Copy the records line for line, starting at the very first line and ending at the line that contains "Tensión de Salida".

**Dataset items:**
.....

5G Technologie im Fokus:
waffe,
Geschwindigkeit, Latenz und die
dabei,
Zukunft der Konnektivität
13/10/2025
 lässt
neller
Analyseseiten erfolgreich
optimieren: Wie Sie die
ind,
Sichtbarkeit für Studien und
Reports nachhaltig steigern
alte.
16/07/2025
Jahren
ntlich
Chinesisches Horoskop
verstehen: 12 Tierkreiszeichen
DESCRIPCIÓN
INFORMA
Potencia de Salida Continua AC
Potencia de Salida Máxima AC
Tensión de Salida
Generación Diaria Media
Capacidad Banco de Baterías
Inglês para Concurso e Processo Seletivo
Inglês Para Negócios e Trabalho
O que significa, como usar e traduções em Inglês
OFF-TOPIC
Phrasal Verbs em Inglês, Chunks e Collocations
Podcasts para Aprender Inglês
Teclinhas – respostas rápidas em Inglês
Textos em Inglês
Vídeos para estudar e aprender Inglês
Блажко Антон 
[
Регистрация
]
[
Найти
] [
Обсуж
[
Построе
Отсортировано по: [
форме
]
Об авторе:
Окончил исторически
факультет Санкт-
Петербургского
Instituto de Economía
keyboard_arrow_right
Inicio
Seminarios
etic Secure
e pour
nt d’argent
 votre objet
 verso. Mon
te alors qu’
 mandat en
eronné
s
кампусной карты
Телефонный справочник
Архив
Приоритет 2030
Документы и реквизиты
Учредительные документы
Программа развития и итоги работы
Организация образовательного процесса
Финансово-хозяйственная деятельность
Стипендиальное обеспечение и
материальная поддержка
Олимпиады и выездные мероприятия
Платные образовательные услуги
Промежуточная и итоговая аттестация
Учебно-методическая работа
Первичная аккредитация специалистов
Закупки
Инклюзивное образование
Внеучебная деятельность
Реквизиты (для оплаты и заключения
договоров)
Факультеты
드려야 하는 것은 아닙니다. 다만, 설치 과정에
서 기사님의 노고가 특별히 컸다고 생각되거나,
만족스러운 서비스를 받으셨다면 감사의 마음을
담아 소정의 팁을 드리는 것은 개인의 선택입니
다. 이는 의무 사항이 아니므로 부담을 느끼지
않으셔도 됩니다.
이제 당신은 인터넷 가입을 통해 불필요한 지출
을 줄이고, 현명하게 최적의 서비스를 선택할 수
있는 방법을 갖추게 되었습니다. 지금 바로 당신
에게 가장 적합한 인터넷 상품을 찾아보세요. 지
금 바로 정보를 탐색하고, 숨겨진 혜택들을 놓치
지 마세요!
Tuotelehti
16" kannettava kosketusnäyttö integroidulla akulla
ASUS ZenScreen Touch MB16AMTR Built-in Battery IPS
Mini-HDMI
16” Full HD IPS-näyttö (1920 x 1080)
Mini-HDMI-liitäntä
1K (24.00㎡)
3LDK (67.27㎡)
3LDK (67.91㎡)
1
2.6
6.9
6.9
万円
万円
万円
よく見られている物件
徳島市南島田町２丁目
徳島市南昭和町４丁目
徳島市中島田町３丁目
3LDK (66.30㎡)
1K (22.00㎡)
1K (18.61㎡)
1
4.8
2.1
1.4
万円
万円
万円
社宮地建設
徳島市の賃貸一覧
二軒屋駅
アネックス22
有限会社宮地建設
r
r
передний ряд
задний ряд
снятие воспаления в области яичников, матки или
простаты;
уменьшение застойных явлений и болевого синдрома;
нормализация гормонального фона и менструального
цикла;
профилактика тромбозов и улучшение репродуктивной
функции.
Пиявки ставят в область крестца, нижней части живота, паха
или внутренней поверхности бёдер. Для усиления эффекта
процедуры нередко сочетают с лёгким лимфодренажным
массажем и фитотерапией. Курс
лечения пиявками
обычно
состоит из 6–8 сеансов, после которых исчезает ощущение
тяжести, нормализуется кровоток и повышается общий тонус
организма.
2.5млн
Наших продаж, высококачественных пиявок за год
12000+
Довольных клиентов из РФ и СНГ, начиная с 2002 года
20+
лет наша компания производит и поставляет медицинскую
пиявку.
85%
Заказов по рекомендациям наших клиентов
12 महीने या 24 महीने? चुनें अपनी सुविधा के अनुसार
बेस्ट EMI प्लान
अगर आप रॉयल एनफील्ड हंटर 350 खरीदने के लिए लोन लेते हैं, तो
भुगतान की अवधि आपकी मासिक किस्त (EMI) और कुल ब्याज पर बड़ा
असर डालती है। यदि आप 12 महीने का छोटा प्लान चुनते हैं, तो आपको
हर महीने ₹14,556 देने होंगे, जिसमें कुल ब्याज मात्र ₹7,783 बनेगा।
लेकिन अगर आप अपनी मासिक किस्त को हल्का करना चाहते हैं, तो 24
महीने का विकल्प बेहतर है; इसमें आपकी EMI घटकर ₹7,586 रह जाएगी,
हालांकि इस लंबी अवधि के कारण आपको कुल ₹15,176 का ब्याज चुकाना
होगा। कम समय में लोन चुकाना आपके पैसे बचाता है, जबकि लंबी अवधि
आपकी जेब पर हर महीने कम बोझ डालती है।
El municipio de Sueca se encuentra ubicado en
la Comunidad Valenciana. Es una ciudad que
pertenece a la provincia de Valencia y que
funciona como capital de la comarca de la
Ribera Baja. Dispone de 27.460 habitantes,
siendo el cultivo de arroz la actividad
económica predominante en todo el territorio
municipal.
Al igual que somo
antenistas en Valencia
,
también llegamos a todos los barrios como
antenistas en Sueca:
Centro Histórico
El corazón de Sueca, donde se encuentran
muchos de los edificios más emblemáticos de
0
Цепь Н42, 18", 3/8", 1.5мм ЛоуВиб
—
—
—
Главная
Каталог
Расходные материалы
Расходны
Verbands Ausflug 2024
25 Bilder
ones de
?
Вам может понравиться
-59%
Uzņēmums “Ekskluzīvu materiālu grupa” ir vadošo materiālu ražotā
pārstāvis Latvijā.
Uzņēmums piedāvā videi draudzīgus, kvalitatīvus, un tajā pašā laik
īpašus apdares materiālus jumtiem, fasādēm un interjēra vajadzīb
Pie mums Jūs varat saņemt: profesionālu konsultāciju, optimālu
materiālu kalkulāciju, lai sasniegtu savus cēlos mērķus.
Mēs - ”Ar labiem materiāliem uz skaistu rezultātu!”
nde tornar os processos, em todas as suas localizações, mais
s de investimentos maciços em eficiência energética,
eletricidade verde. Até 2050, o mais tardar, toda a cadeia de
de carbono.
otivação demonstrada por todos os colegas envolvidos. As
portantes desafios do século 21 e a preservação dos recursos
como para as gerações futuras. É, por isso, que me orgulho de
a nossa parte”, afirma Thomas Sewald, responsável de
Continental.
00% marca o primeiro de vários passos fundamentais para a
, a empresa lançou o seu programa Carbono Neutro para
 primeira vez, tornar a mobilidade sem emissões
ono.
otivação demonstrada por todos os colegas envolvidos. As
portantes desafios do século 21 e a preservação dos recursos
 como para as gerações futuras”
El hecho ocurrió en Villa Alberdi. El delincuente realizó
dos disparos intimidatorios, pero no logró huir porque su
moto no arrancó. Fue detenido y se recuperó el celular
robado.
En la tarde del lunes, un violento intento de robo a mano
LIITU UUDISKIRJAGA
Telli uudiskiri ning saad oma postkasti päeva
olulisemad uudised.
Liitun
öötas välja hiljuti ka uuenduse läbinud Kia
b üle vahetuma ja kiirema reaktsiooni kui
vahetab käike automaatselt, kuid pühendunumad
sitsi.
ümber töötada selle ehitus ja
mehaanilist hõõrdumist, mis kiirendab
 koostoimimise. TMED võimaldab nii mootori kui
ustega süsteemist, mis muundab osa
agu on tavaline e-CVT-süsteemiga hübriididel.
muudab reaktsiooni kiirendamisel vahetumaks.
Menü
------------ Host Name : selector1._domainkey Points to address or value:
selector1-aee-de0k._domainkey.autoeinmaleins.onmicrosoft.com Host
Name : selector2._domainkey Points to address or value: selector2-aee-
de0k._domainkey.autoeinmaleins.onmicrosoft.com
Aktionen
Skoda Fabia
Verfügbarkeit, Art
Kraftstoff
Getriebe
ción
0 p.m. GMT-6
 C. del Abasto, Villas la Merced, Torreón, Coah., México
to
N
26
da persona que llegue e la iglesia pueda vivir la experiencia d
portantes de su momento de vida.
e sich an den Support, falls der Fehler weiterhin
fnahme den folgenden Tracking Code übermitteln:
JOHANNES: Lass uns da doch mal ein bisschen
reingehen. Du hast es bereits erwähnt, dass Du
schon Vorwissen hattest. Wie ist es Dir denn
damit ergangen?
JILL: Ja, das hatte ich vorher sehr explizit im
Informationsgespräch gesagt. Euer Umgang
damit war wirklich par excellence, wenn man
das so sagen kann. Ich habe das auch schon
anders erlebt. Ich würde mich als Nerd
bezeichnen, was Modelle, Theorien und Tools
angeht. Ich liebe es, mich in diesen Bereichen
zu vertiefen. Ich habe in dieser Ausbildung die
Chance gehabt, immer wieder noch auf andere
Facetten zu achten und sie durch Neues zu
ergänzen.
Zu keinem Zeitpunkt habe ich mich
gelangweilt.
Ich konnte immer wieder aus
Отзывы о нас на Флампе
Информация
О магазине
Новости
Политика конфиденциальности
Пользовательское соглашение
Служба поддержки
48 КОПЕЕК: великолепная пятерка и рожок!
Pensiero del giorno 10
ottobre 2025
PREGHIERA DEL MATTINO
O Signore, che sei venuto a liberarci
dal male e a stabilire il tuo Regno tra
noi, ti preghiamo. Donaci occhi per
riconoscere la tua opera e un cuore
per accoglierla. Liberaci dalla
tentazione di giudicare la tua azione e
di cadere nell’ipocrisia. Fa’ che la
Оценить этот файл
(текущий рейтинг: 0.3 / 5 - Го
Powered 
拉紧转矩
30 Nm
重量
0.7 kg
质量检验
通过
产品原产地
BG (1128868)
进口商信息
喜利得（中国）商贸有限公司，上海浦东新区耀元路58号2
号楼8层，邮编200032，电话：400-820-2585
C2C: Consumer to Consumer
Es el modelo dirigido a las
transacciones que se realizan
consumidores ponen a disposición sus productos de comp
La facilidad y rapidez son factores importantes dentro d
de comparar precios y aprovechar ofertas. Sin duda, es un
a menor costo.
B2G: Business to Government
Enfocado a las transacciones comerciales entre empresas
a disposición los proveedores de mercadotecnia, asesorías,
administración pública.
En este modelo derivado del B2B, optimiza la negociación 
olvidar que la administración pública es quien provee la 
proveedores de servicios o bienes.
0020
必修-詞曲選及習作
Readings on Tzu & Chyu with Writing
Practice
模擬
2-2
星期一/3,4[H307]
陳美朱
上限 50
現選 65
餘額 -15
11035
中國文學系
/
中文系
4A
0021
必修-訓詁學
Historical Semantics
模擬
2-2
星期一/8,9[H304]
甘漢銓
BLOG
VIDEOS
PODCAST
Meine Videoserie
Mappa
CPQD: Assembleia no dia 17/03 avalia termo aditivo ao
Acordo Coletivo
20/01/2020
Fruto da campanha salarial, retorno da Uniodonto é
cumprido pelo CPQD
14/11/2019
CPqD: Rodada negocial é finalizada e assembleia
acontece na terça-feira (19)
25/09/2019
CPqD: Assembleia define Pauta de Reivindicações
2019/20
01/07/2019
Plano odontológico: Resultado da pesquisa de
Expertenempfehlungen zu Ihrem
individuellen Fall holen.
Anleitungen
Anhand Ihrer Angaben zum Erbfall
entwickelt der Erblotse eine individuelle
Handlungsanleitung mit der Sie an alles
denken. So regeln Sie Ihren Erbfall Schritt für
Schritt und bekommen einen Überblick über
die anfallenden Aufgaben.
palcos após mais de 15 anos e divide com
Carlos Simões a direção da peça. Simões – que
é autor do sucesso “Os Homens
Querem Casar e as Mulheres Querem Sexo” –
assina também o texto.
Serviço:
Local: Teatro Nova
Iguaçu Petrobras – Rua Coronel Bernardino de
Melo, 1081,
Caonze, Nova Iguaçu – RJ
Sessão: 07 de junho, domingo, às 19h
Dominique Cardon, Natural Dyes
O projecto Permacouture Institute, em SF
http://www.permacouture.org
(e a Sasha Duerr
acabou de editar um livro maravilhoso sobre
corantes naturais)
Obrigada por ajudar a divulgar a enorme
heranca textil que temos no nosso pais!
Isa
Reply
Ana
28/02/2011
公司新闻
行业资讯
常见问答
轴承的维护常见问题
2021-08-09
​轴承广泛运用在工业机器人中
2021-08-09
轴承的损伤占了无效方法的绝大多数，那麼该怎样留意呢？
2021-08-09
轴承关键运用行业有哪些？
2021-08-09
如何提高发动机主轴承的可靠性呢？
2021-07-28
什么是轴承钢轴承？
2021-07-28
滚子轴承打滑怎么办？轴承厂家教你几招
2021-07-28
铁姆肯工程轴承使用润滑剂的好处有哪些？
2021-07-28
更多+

.....

**ANSWER TO THIS PROBLEM:**
5G Technologie im Fokus:
waffe,
Geschwindigkeit, Latenz und die
dabei,
Zukunft der Konnektivität
13/10/2025
 lässt
neller
Analyseseiten erfolgreich
optimieren: Wie Sie die
ind,
Sichtbarkeit für Studien und
Reports nachhaltig steigern
alte.
16/07/2025
Jahren
ntlich
Chinesisches Horoskop
verstehen: 12 Tierkreiszeichen
DESCRIPCIÓN
INFORMA
Potencia de Salida Continua AC
Potencia de Salida Máxima AC
Tensión de Salida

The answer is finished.